The Henry Clay Internship in Public Policy offers an exceptional opportunity for up to three highly accomplished students from Kentucky’s colleges and universities to be placed and serve in an internship in Washington, DC. Internships can range from non-profits to think tanks to congressional offices. Interns have the opportunity to attend events in DC, engage with Kentucky Society members, and enjoy the magic of living and working in our nation's capital.

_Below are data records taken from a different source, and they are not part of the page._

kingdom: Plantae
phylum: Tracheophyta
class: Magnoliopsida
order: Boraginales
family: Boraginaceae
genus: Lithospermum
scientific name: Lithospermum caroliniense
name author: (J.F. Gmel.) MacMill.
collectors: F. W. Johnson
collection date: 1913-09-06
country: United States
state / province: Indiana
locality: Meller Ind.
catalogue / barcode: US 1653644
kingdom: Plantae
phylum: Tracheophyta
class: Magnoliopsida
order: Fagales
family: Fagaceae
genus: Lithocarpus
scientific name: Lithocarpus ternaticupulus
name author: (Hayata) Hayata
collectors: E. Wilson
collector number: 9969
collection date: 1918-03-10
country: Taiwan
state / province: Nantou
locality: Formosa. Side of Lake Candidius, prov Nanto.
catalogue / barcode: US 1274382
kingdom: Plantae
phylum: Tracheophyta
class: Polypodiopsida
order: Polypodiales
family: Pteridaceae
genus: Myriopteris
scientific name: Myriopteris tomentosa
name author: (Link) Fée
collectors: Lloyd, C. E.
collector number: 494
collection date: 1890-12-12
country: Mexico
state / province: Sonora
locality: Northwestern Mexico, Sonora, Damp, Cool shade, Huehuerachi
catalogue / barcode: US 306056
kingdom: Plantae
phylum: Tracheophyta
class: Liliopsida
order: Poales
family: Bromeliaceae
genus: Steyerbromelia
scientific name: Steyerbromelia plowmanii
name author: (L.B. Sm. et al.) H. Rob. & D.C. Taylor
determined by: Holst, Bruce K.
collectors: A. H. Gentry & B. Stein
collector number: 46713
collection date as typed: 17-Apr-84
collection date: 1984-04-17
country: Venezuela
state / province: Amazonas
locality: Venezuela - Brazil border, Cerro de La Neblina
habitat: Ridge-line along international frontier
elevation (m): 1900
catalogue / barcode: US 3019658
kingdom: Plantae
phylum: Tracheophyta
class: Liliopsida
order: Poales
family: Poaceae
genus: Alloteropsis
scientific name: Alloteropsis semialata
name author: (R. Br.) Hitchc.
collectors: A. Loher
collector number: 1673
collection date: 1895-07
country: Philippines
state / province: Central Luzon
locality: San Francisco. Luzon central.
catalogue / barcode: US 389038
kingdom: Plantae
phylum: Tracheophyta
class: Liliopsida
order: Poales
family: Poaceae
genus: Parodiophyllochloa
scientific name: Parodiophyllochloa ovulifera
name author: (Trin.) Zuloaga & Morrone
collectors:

The Henry Clay Internship Program
This six week summer program is designed to provide valuable mentorship opportunities, unique networking events, and access to a myriad of successful political and business leaders who live on and around Capitol Hill. Clay Interns are given the opportunity to attend distinguished speaker presentations, hosted dinners and receptions, and even significant theatre and sports events. They often participate in and receive recognition at the Kentucky Society’s Biennial Henry Clay Distinguished Kentuckian Award Dinner Gala, a black tie event typically attended by Governors, Members of Congress, Supreme Court Justices, entertainment celebrities, and other notables at the historic Willard Intercontinental Hotel. Among the program’s hallmarks are a strong fellowship between past and current interns and the development of close personal relationships that so often prove very helpful to career planning.
Henry Clay Interns will receive a cash stipend, which may be used to assist with transportation and living expenses during the internship.
Who is Eligible?
The program is open to all students who are residents of Kentucky, enrolled and in good standing at a Kentucky college or university, and who will be a rising junior or senior at the time of the internship.
Students must have and demonstrate a serious interest in pursuing a career in public service.
The Kentucky Society seeks applicants who demonstrate superior academic and intellectual achievements; strong emotional IQ; uncommon maturity; peerless motivation to succeed in personal and public life; effective oral and written communication skills; the ability to work well independently and with others; outstanding trustworthiness and sound judgment; and strong self-initiative.